How can it be that so many healthcare professionals worldwide continue to use unsafe communication methods when discussing patient data, despite the increased awareness on this topic?
I watched security expert Bruce Schneier’s Ted talk on “The Security Mirage” which provided some food for thought.
Feelings, reality and models
According to Bruce Schneier, our sense of security is made up out of our feelings, our reality and models we get from, for example, culture, the media and industries. We assess risk based on these factors and make trade-offs – we either sacrifice money / time / convenience / liberty in exchange for more security or the other way around.
It is interesting that Schneier notes that the feeling of security plays a bigger role in our risk assessment than reality: “We respond to the feeling of security and not the reality”. The two might align, but not necessarily.
For example, the unknown is usually estimated to be riskier than the familiar, and the things that are in our control are deemed less dangerous than those outside our control.
How does this translate to data security? Using communication tools like WhatsApp or unsafe email providers feels secure to many people, because it is familiar – ‘everyone’ uses it, every single day. It is in our control whether we use it or not.
But the reality is that we are not in control when it comes to how these unsafe tools use our data.

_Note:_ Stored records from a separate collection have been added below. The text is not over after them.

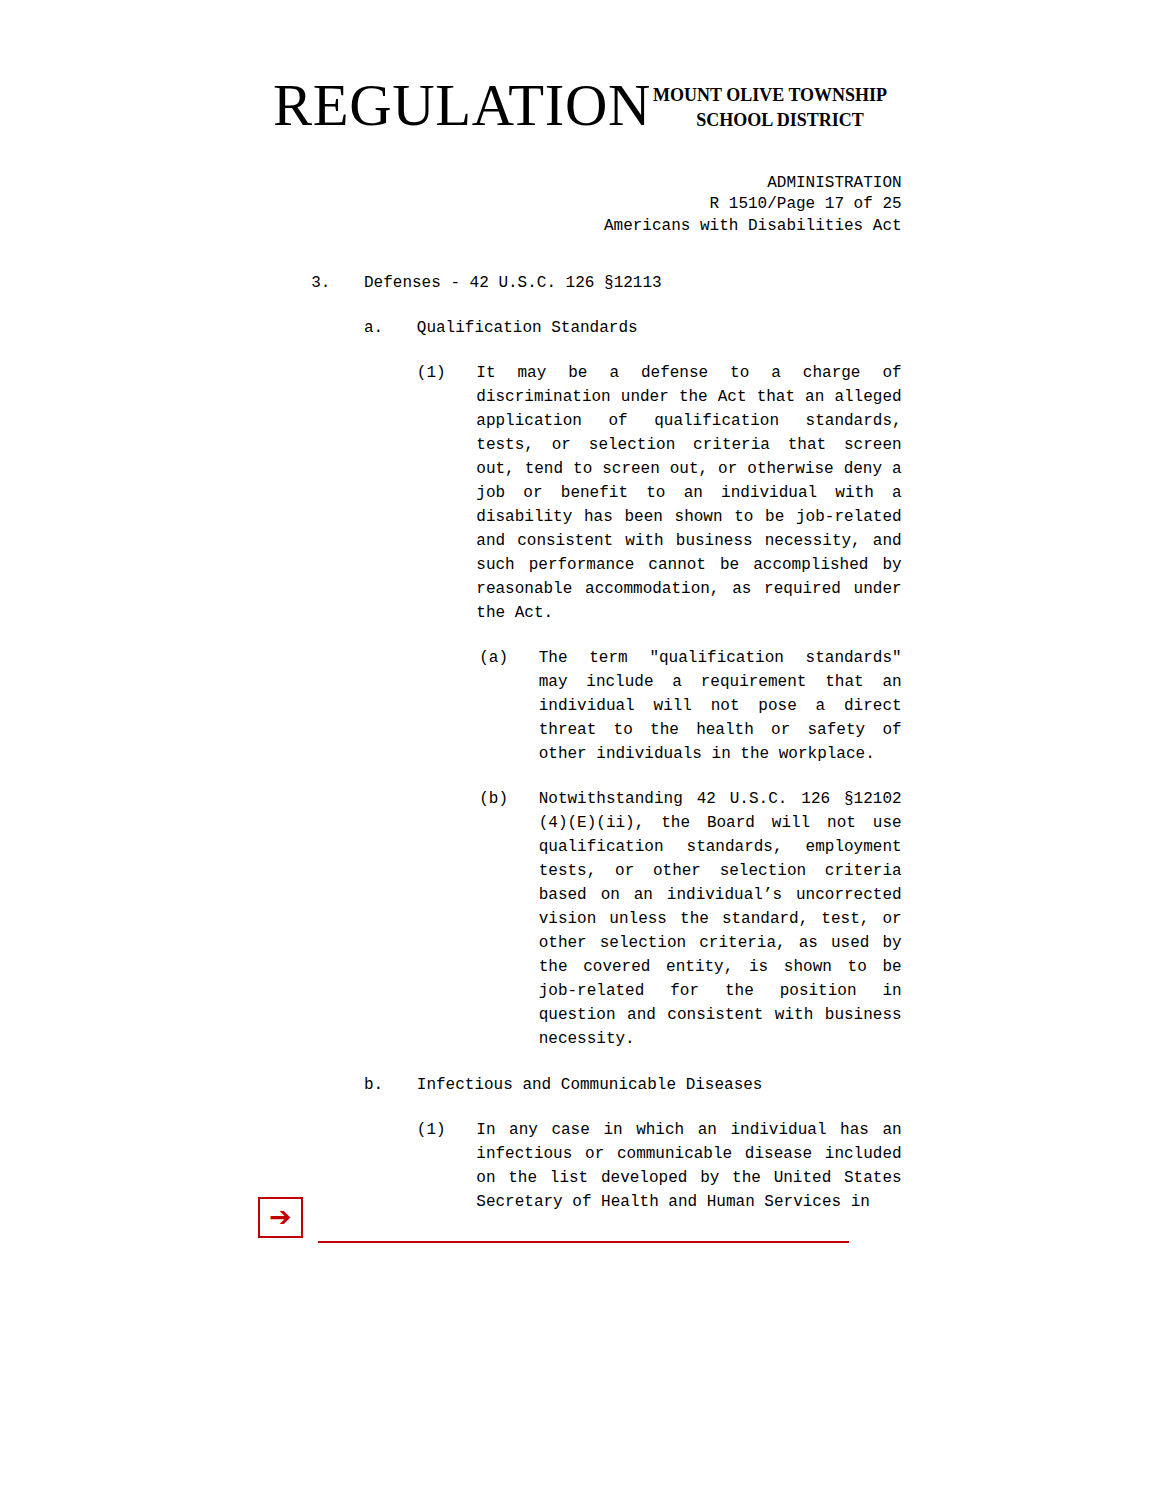REGULATION MOUNT OLIVE TOWNSHIPSCHOOL DISTRICT
ADMINISTRATION
R 1510/Page 17 of 25
Americans with Disabilities Act
3. Defenses - 42 U.S.C. 126 §12113
a. Qualification Standards
(1) It may be a defense to a charge of discrimination under the Act that an alleged application of qualification standards, tests, or selection criteria that screen out, tend to screen out, or otherwise deny a job or benefit to an individual with a disability has been shown to be job-related and consistent with business necessity, and such performance cannot be accomplished by reasonable accommodation, as required under the Act.
(a) The term "qualification standards" may include a requirement that an individual will not pose a direct threat to the health or safety of other individuals in the workplace.
(b) Notwithstanding 42 U.S.C. 126 §12102 (4)(E)(ii), the Board will not use qualification standards, employment tests, or other selection criteria based on an individual’s uncorrected vision unless the standard, test, or other selection criteria, as used by the covered entity, is shown to be job-related for the position in question and consistent with business necessity.
b. Infectious and Communicable Diseases
(1) In any case in which an individual has an infectious or communicable disease included on the list developed by the United States Secretary of Health and Human Services in
➔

When this comes up in the media, people are briefly outraged, but as time goes on and the media keep quiet, they make a trade-off: the convenience of continued use often weighs heavier than improved data security.
The truth is that when it comes to professional use of such tools in sectors like healthcare, such a trade-off can simply not be made.
Individual healthcare professionals might choose convenience (and, arguably, their ability to provide care more quickly and efficiently) over security, but it is up to an organization’s management to present its staff with a model based on reason in which the risk to our personal privacy is properly assessed and decisions are made accordingly.
Such risk assessment can then lead to both improved organizational policies and, when communicated properly, increased awareness in individual healthcare professionals, who may then be even less willing to even consider trading off patients’ data security, especially when management presents them with secure, user-friendly alternatives (such as the Alterdesk healthcare messenger).